Source document:
Lucius Caecilius Metellus Denter was consul in 284 BC, and praetor the year after.  In this capacity, he fell in the war against the Senones and was succeeded by Manius Curius Dentatus.

Fischer, in his Römische Zeittafeln, has him as praetor and also dying in 285 BC, and in the year following he has him again as consul. Wilhelm Drumann denies the identity of the consul and the praetor, on the ground that it was not customary for a person to hold the praetorship the year after his consulship; but examples of such a mode of proceeding do occur, so Drumann's objection fails.

Denter may have been the father of Lucius Caecilius Metellus, consul in 251 and 247 BC. The latter's filiation is given as "L. f. C. n.", the son of Lucius and grandson of Gaius. In this case, Denter's father would have been Gaius Caecilius Metellus. An alternative hypothesis makes him the son or nephew of a Quintus Caecilius, supposedly tribune of the plebs in 316 BC. No corresponding individual appears in The Magistrates of the Roman Republic, or in the Dictionary of Greek and Roman Biography and Mythology.

Problem A: Update the passage on Metellus Denter from "Denter may have" up to and including "Biography and Mythology.", replacing "hypothesis" with "theory".
Problem B:
Answer these questions using the passage on Metellus Denter:
(i) In what year was Denter consul?
(ii) Who succeeded him after he fell in the war against the Senones?
(iii) In which years was the Lucius Caecilius Metellus who may have been his son consul?

Source material:

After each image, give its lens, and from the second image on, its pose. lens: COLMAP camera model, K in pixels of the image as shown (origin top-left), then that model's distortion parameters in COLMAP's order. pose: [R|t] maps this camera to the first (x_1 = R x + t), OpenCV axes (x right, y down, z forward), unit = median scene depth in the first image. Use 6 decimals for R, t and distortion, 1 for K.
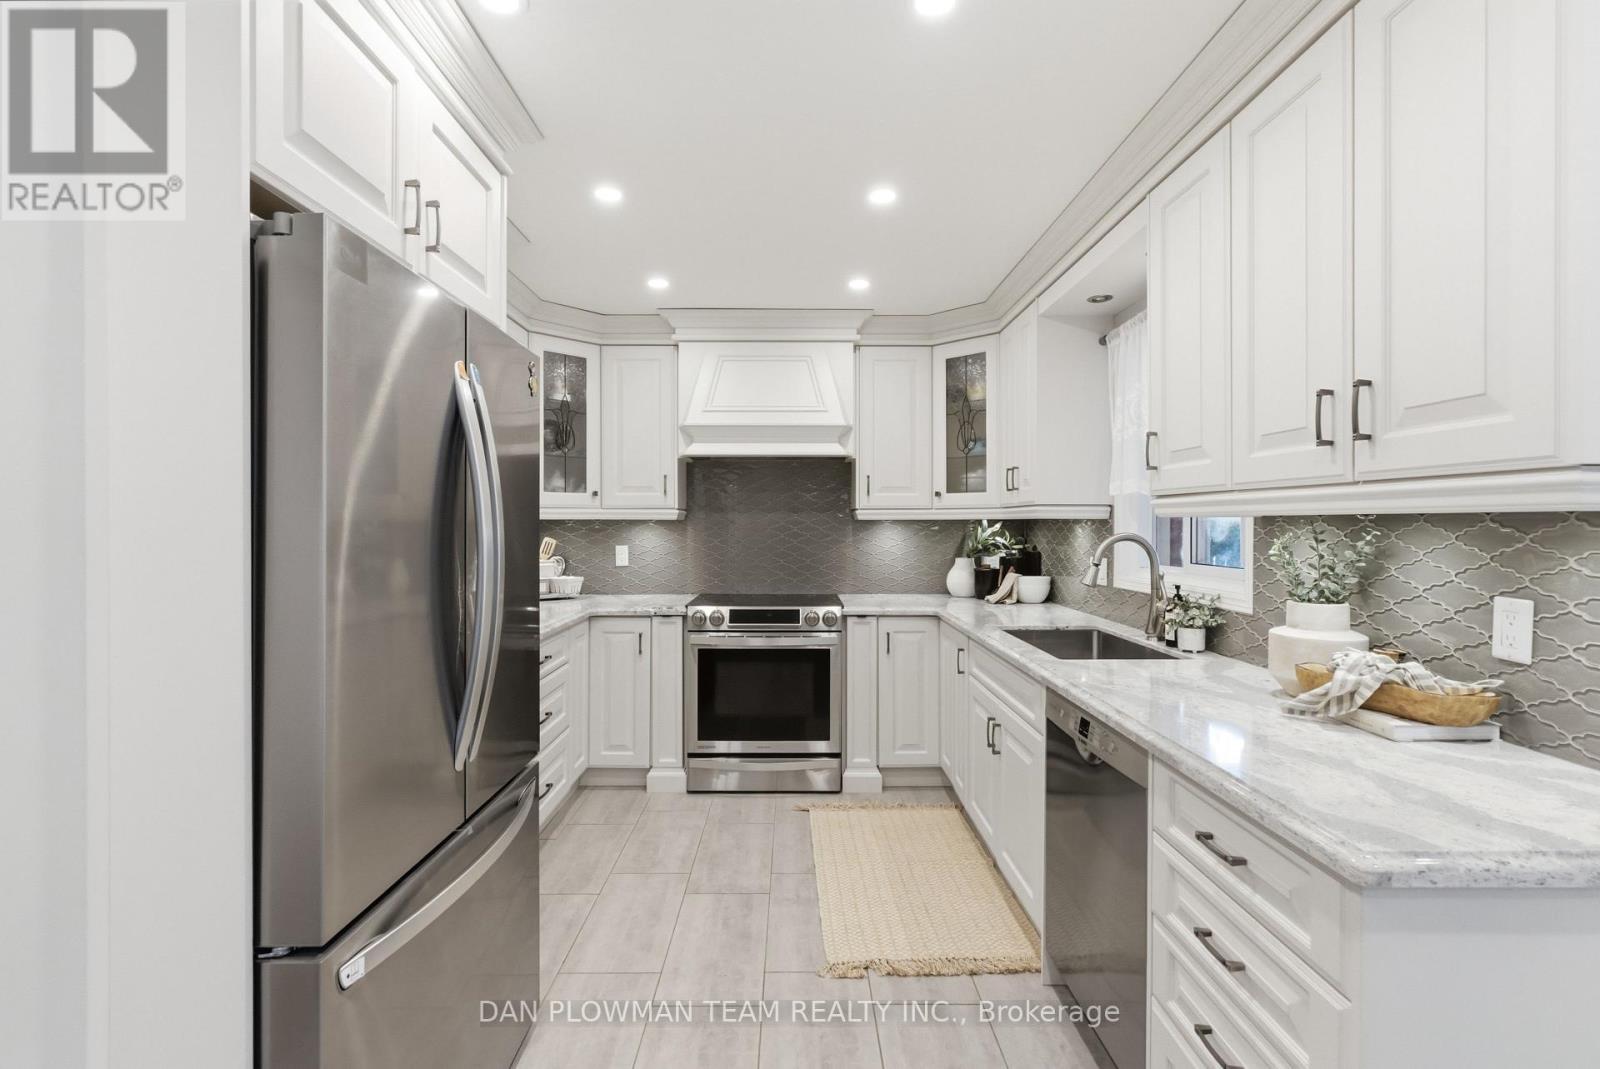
lens RADIAL K [[730.4, 0, 801.7], [0, 730.4, 522.9], [0, 0, 1]] dist [-0.008565, 0.000548]
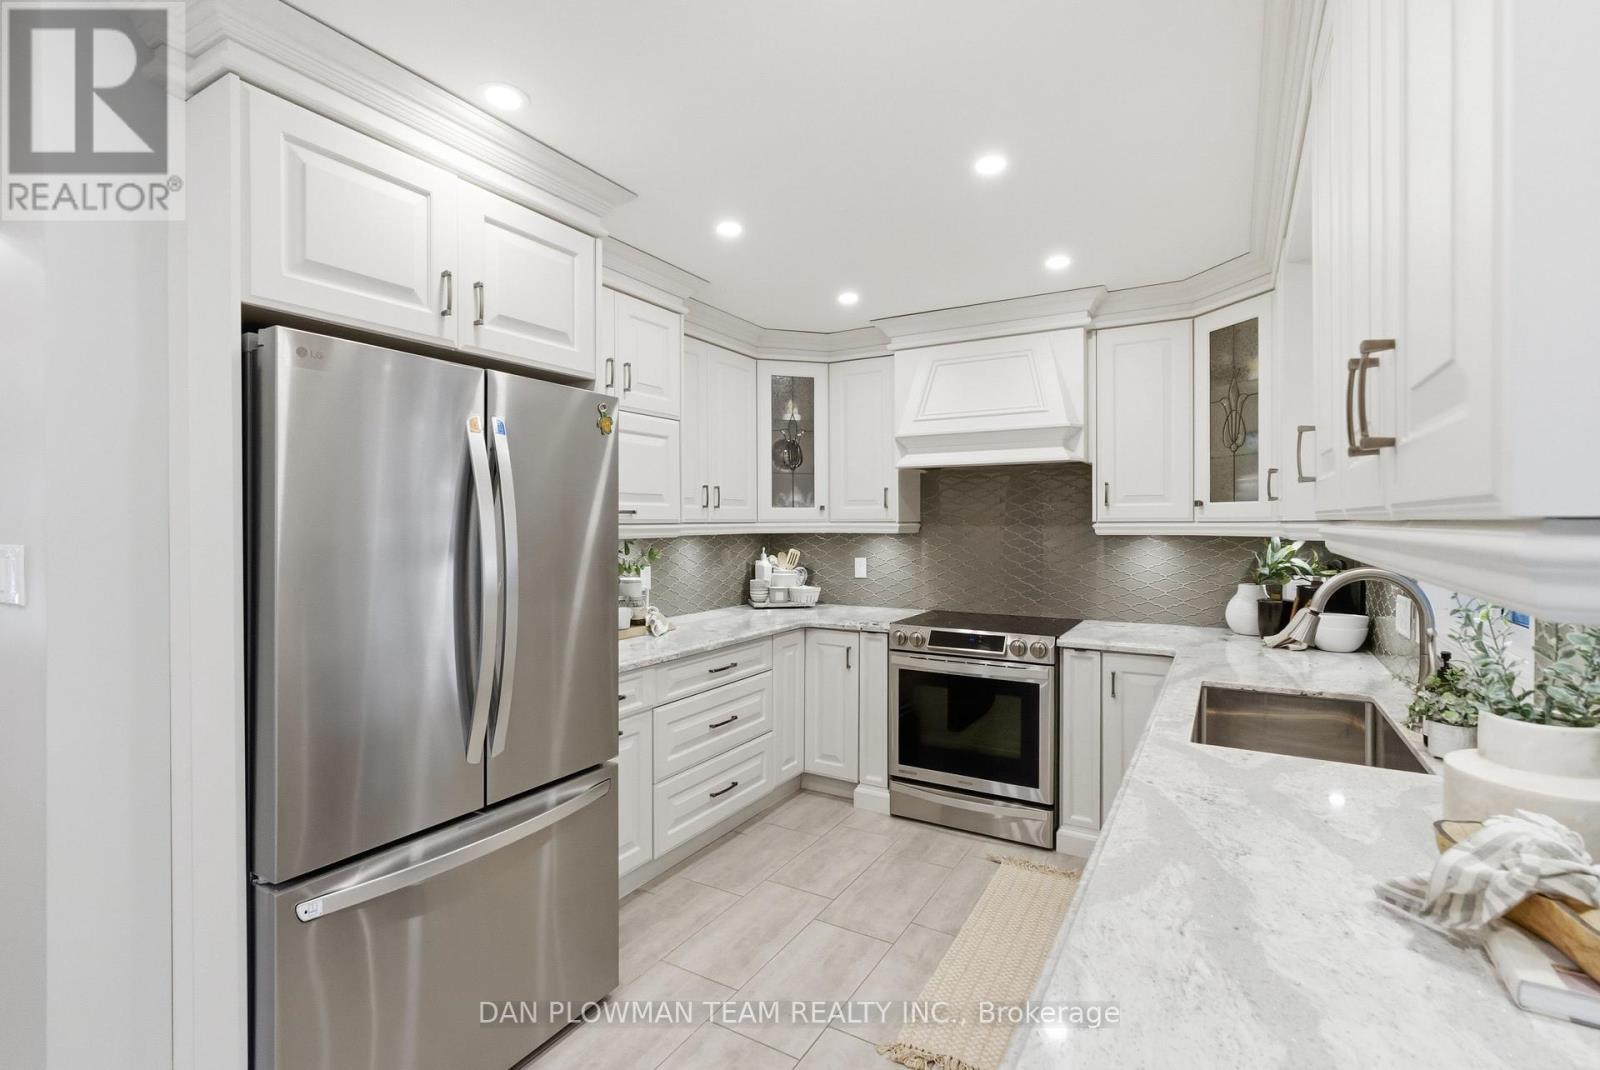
lens RADIAL K [[730.4, 0, 806.5], [0, 730.4, 524.9], [0, 0, 1]] dist [-0.008565, 0.000548]
pose [[0.857843, 0.000705, -0.513912, 0.243127], [0.001256, 0.999993, 0.003468, -0.020750], [0.513911, -0.003621, 0.857836, 0.107178]]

Exercise solution A:
Denter may have been the father of Lucius Caecilius Metellus, consul in 251 and 247 BC. The latter's filiation is given as "L. f. C. n.", the son of Lucius and grandson of Gaius. In this case, Denter's father would have been Gaius Caecilius Metellus. An alternative theory makes him the son or nephew of a Quintus Caecilius, supposedly tribune of the plebs in 316 BC. No corresponding individual appears in The Magistrates of the Roman Republic, or in the Dictionary of Greek and Roman Biography and Mythology.

Exercise solution B:
(i) 284 BC
(ii) Manius Curius Dentatus
(iii) 251 and 247 BC